● **Prompt**:
Please transcribe all of the records precisely.

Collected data

=== Section Start ===

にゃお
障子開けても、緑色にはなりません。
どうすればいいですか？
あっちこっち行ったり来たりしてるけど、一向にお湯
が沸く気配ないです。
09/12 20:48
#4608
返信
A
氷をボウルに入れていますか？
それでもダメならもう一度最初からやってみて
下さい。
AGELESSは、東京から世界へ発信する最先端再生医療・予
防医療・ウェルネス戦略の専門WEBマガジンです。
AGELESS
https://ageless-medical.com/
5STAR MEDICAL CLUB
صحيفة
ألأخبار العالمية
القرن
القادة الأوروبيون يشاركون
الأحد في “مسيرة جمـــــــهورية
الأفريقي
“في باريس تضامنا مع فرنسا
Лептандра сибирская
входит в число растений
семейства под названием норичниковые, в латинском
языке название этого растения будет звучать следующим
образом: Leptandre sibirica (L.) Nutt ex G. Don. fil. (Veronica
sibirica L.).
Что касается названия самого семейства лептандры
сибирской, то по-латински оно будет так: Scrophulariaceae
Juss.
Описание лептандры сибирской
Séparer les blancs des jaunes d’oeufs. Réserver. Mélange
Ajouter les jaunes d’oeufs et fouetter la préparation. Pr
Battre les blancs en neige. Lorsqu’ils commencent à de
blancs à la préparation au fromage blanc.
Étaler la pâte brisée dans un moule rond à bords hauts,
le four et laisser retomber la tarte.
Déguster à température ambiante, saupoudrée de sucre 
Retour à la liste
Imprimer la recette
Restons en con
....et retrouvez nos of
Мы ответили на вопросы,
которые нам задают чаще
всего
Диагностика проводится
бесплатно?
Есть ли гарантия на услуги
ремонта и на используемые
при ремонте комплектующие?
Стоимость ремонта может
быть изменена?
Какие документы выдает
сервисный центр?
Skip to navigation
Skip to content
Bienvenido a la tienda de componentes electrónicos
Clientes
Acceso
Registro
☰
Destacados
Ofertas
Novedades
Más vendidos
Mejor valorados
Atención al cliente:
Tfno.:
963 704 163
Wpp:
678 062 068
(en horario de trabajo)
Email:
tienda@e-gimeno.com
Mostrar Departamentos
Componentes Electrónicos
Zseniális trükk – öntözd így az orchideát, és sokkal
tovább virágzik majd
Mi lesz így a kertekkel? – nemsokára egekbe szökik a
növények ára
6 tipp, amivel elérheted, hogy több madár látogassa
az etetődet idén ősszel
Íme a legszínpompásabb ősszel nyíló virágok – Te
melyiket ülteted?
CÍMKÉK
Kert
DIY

=== Section End ===

● **Solution for this task**:
にゃお
障子開けても、緑色にはなりません。
どうすればいいですか？
あっちこっち行ったり来たりしてるけど、一向にお湯
が沸く気配ないです。
09/12 20:48
#4608
返信
A
氷をボウルに入れていますか？
それでもダメならもう一度最初からやってみて
下さい。
AGELESSは、東京から世界へ発信する最先端再生医療・予
防医療・ウェルネス戦略の専門WEBマガジンです。
AGELESS
https://ageless-medical.com/
5STAR MEDICAL CLUB
صحيفة
ألأخبار العالمية
القرن
القادة الأوروبيون يشاركون
الأحد في “مسيرة جمـــــــهورية
الأفريقي
“في باريس تضامنا مع فرنسا
Лептандра сибирская
входит в число растений
семейства под названием норичниковые, в латинском
языке название этого растения будет звучать следующим
образом: Leptandre sibirica (L.) Nutt ex G. Don. fil. (Veronica
sibirica L.).
Что касается названия самого семейства лептандры
сибирской, то по-латински оно будет так: Scrophulariaceae
Juss.
Описание лептандры сибирской
Séparer les blancs des jaunes d’oeufs. Réserver. Mélange
Ajouter les jaunes d’oeufs et fouetter la préparation. Pr
Battre les blancs en neige. Lorsqu’ils commencent à de
blancs à la préparation au fromage blanc.
Étaler la pâte brisée dans un moule rond à bords hauts,
le four et laisser retomber la tarte.
Déguster à température ambiante, saupoudrée de sucre 
Retour à la liste
Imprimer la recette
Restons en con
....et retrouvez nos of
Мы ответили на вопросы,
которые нам задают чаще
всего
Диагностика проводится
бесплатно?
Есть ли гарантия на услуги
ремонта и на используемые
при ремонте комплектующие?
Стоимость ремонта может
быть изменена?
Какие документы выдает
сервисный центр?
Skip to navigation
Skip to content
Bienvenido a la tienda de componentes electrónicos
Clientes
Acceso
Registro
☰
Destacados
Ofertas
Novedades
Más vendidos
Mejor valorados
Atención al cliente:
Tfno.:
963 704 163
Wpp:
678 062 068
(en horario de trabajo)
Email:
tienda@e-gimeno.com
Mostrar Departamentos
Componentes Electrónicos
Zseniális trükk – öntözd így az orchideát, és sokkal
tovább virágzik majd
Mi lesz így a kertekkel? – nemsokára egekbe szökik a
növények ára
6 tipp, amivel elérheted, hogy több madár látogassa
az etetődet idén ősszel
Íme a legszínpompásabb ősszel nyíló virágok – Te
melyiket ülteted?
CÍMKÉK
Kert
DIY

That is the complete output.